Jogo suspeito - EDITORIAL ZERO HORA
Faltando 10 meses para a Copa do Mundo, o Brasil está no centro de um escândalo internacional ligado ao futebol. Deve-se ao repórter Jamil Chade, correspondente do jornal O Estado de S.Paulo em Genebra, a revelação de que um terço das cotas de 24 jogos da Seleção Brasileira desde novembro de 2006 era direcionado para a Uptrend Development, empresa com sede nos Estados Unidos comandada pelo atual presidente do Barcelona, Sandro Rosell. Numa coincidência que merece ser esclarecida, Rosell é amigo do ex-presidente da Confederação Brasileira de Futebol (CBF) Ricardo Teixeira. Mesmo sem dispor de sede própria e infraestrutura física, a empresa de Roselli recebia em torno de US$ 450 mil (R$ 1,09 milhão pelo câmbio de hoje) por amistoso da companhia ISE, com sede no paraíso fiscal das Ilhas Cayman e que havia negociado com Teixeira os direitos sobre os jogos não oficiais da Seleção até 2022. Os novos documentos tornados públicos revelam que a Uptrend solicitou à ISE que depositasse grande parte dos valores num banco de Andorra, principado encravado entre Espanha e França que também brinda investidores com uma legislação fiscal e bancária frouxa.
A realização de amistosos é a principal fonte de receita das confederações de futebol. No caso do Brasil, único pentacampeão mundial, esse tipo de jogo torna-se um evento de grandes proporções, com contratos que superam US$ 1 milhão (R$ 2,4 milhões em valores de hoje). Esse modelo de negócio foi adotado pelo presidente da Associação de Futebol da Argentina, Julio Grondona, e copiado por Teixeira e por outros dirigentes no mundo inteiro. Não existe, em princípio, ilicitude em firmar contratos para apresentações da Seleção.
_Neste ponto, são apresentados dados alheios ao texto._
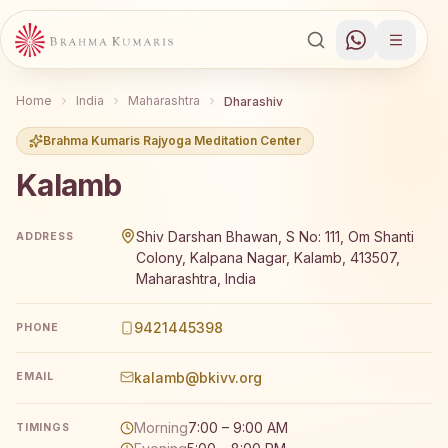
Home
India
Maharashtra
Dharashiv
Brahma Kumaris Rajyoga Meditation Center
Kalamb
Brahma Kumaris Kalamb offers a free 7-day Rajyoga medi
Shiv Darshan Bhawan, S No: 111, Om Shanti
ADDRESS
Colony, Kalpana Nagar, Kalamb, 413507,
Maharashtra, India
9421445398
PHONE
kalamb@bkivv.org
EMAIL
Morning
7:00 – 9:00 AM
TIMINGS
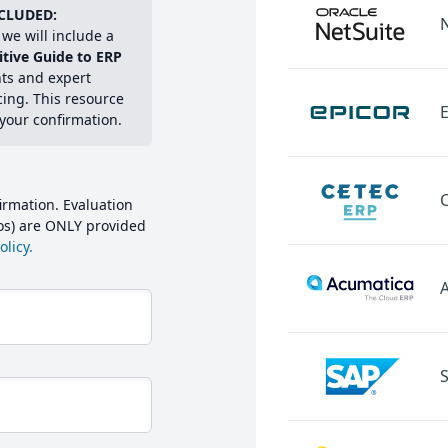
CLUDED:
we will include a
itive Guide to ERP
hts and expert
cing. This resource
E
 your confirmation.
irmation. Evaluation
mos) are ONLY provided
licy.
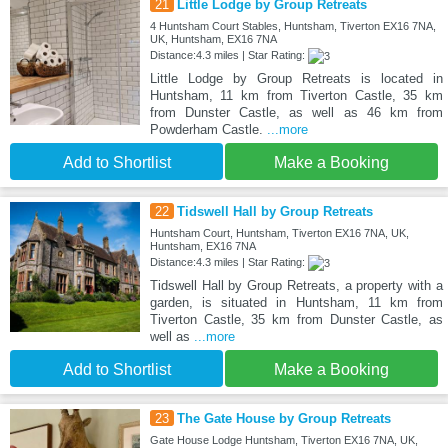
21
Little Lodge by Group Retreats
4 Huntsham Court Stables, Huntsham, Tiverton EX16 7NA,
UK, Huntsham, EX16 7NA
Distance:4.3 miles | Star Rating:
Little Lodge by Group Retreats is located in
Huntsham, 11 km from Tiverton Castle, 35 km
from Dunster Castle, as well as 46 km from
Powderham Castle.
...more
Add to Shortlist
Make a Booking
22
Tidswell Hall by Group Retreats
Huntsham Court, Huntsham, Tiverton EX16 7NA, UK,
Huntsham, EX16 7NA
Distance:4.3 miles | Star Rating:
Tidswell Hall by Group Retreats, a property with a
garden, is situated in Huntsham, 11 km from
Tiverton Castle, 35 km from Dunster Castle, as
well as
...more
Add to Shortlist
Make a Booking
23
The Gate House by Group Retreats
Gate House Lodge Huntsham, Tiverton EX16 7NA, UK,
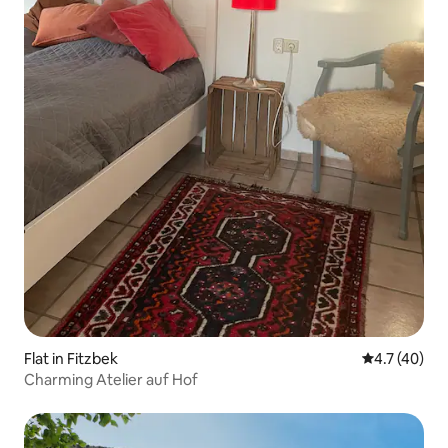
Flat in Fitzbek
4.7 out of 5
4.7 (40)
Charming Atelier auf Hof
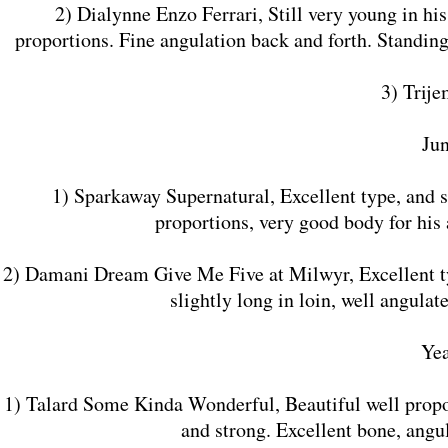
2) Dialynne Enzo Ferrari, Still very young in his
proportions. Fine angulation back and forth. Standing 
3) Trij
​Ju
1) Sparkaway Supernatural, Excellent type, and s
proportions, very good body for his
2) Damani Dream Give Me Five at Milwyr, Excellent ty
slightly long in loin, well angula
​Ye
1) Talard Some Kinda Wonderful, Beautiful well propor
and strong. Excellent bone, ang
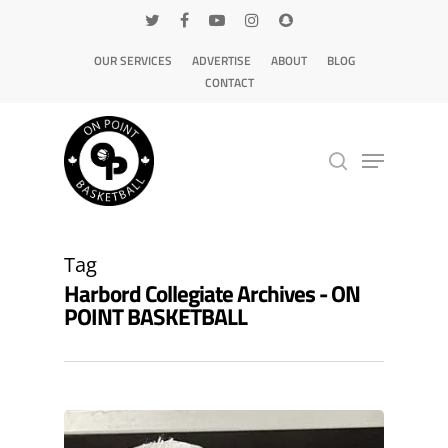
OUR SERVICES
ADVERTISE
ABOUT
BLOG
CONTACT
Hit enter to search or ESC to close
Tag
Harbord Collegiate Archives - ON
POINT BASKETBALL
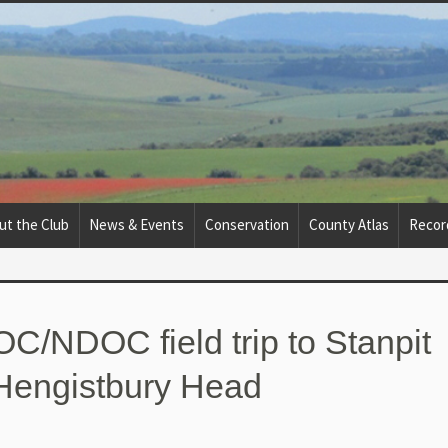
ut the Club
News & Events
Conservation
County Atlas
Recor
OC/NDOC field trip to Stanpit
Hengistbury Head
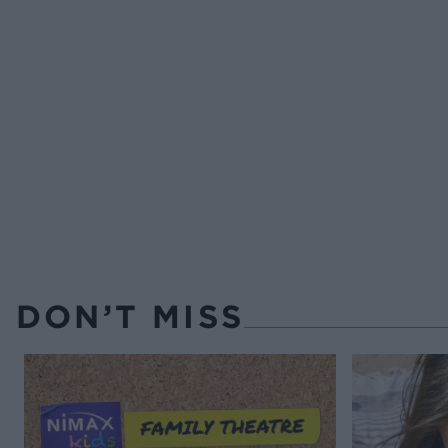
DON’T MISS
O que torna a revelação de O Estado de S.Paulo preocupante é o fato de que parte dos valores arrecadados por meio da marca líder da Seleção Canarinho era carreada não para o Brasil, mas para contas bancárias americanas em um banco de Andorra. Tudo fica ainda mais nebuloso quando se sabe que Teixeira fechou o contrato com a ISE pouco antes de deixar o comando da CBF. Tampouco é a primeira vez que o nome de Rosell aparece ligado a práticas suspeitas no Brasil. Em 2008, o presidente do Barcelona havia sido investigado em razão de um amistoso entre Brasil e Portugal.
É lamentável que milhões de torcedores do mundo inteiro, parte considerável deles crianças, sejam confrontados com a notícia de que a camiseta que ostentam com orgulho serve de cobertura para tenebrosas transações. É preocupante que, depois de tantos escândalos nos quais o papel de protagonista é invariavelmente exercido por dirigentes pouco escrupulosos, os negócios da CBF e da Seleção continuem envolvidos em suspeitas. Finalmente, um país que investe tão pesadamente para realizar uma Copa do Mundo que contribua para melhorar e não piorar sua imagem pública não pode tolerar que a paixão nacional pelo futebol seja confundida com corrupção. O mínimo que se espera na véspera do certame a ser sediado pelo Brasil é que a denúncia seja apurada com celeridade e transparência.